Methods: A prospective case-control study enrolled 50 NAFLD patients (liver biopsy-confirmed; NAS score determined; NASH n = 28, NAFL n = 22) and 45 healthy controls at Zhongnan Hospital (February–August 2024). All analytes by validated assays. Statistics: independent t-test; one-way ANOVA; Cohen's d; G*Power 3.1.9; SPSS v26.
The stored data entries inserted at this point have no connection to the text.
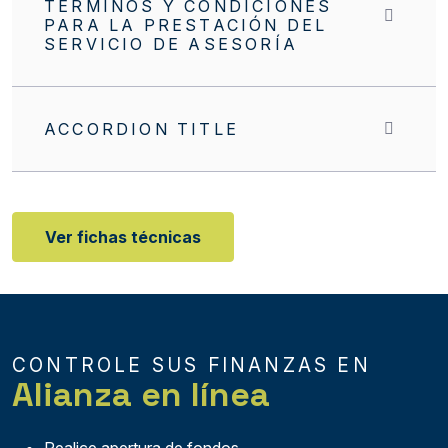
TÉRMINOS Y CONDICIONES
PARA LA PRESTACIÓN DEL
SERVICIO DE ASESORÍA
ACCORDION TITLE
Ver fichas técnicas
CONTROLE SUS FINANZAS EN
Alianza en línea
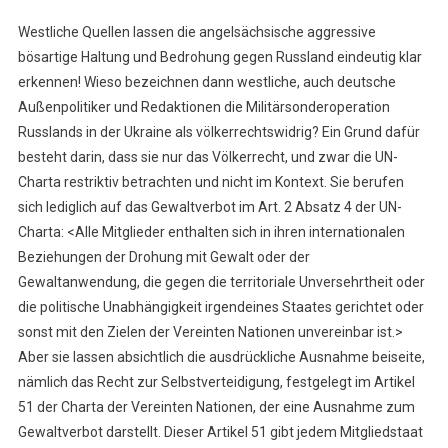
Westliche Quellen lassen die angelsächsische aggressive
bösartige Haltung und Bedrohung gegen Russland eindeutig klar
erkennen! Wieso bezeichnen dann westliche, auch deutsche
Außenpolitiker und Redaktionen die Militärsonderoperation
Russlands in der Ukraine als völkerrechtswidrig? Ein Grund dafür
besteht darin, dass sie nur das Völkerrecht, und zwar die UN-
Charta restriktiv betrachten und nicht im Kontext. Sie berufen
sich lediglich auf das Gewaltverbot im Art. 2 Absatz 4 der UN-
Charta: <Alle Mitglieder enthalten sich in ihren internationalen
Beziehungen der Drohung mit Gewalt oder der
Gewaltanwendung, die gegen die territoriale Unversehrtheit oder
die politische Unabhängigkeit irgendeines Staates gerichtet oder
sonst mit den Zielen der Vereinten Nationen unvereinbar ist.>
Aber sie lassen absichtlich die ausdrückliche Ausnahme beiseite,
nämlich das Recht zur Selbstverteidigung, festgelegt im Artikel
51 der Charta der Vereinten Nationen, der eine Ausnahme zum
Gewaltverbot darstellt. Dieser Artikel 51 gibt jedem Mitgliedstaat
Results: H1 confirmed: NAFLD vs. controls: MDA (4.44 ± 0.20 vs. 1.96 nmol/mL; P = 1.20×10⁻¹⁴; d = 2.72), SOD depleted (80.2 vs. 138.8 U/mL; d = 2.48), IL-6 elevated (26.8 vs. 5.4 pg/mL; d = 2.64), ALT elevated (68.4 vs. 22.6 U/L; d = 2.16). H2 confirmed: NASH patients showed significantly higher MDA (5.12 ± 0.24 vs. 3.62 ± 0.18 nmol/mL; P = 0.001; d = 1.62), IL-6 (32.6 ± 2.8 vs. 19.4 ± 2.2 pg/mL; P < 0.001; d = 1.84) and ALT (88.4 ± 8.6 vs. 44.2 ± 5.4 U/L; P < 0.001; d = 1.72) versus NAFL. H3 confirmed: serum LBP correlated with IL-6 (r = +0.642; P < 0.001); fecal lactoferrin correlated with TNF-α (r = +0.581; P < 0.001).

Conclusion: NAFLD in Wuhan demonstrates a tightly coupled oxidative-inflammatory-hepatotoxic phenotype with NASH patients showing significantly worse biochemical derangements than NAFL, confirming the utility of these biomarkers as non-invasive NASH surrogates. Gut-liver axis markers (LBP, fecal lactoferrin) correlate strongly with cytokine severity, supporting gut microbiome-targeted interventions.